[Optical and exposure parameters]
=== Begin Enclosure ===

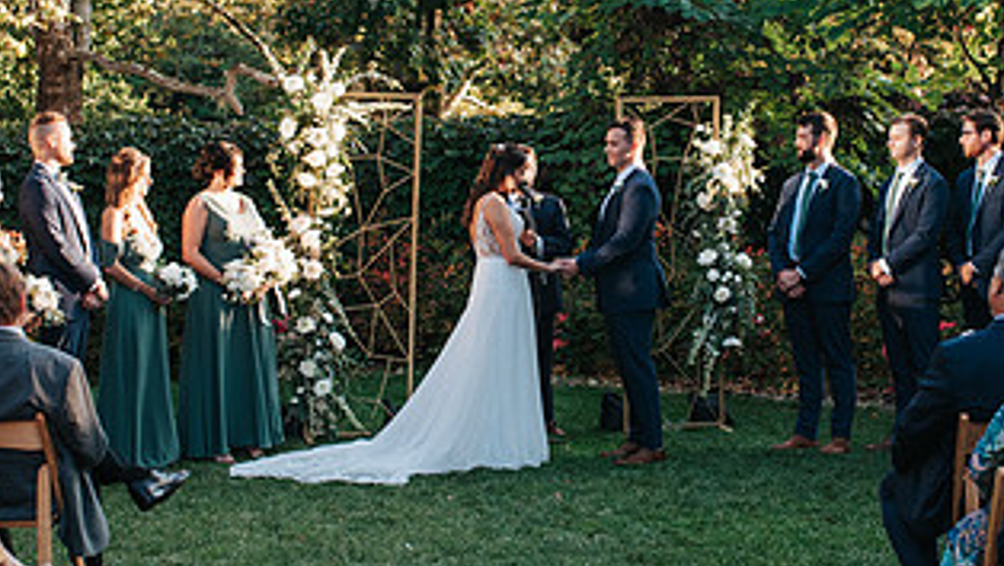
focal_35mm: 82
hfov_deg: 25.9
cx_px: 521
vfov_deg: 14.8
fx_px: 2184
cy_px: 229
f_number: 3.2
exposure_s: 1/1000
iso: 1000
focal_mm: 35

=== End Enclosure ===

● **Exercise description**: The line containing "hfov_deg: 25.9" and all lines after it, through the end of the entries above, are to be returned exactly and alone.

● **Answer below**:
hfov_deg: 25.9
cx_px: 521
vfov_deg: 14.8
fx_px: 2184
cy_px: 229
f_number: 3.2
exposure_s: 1/1000
iso: 1000
focal_mm: 35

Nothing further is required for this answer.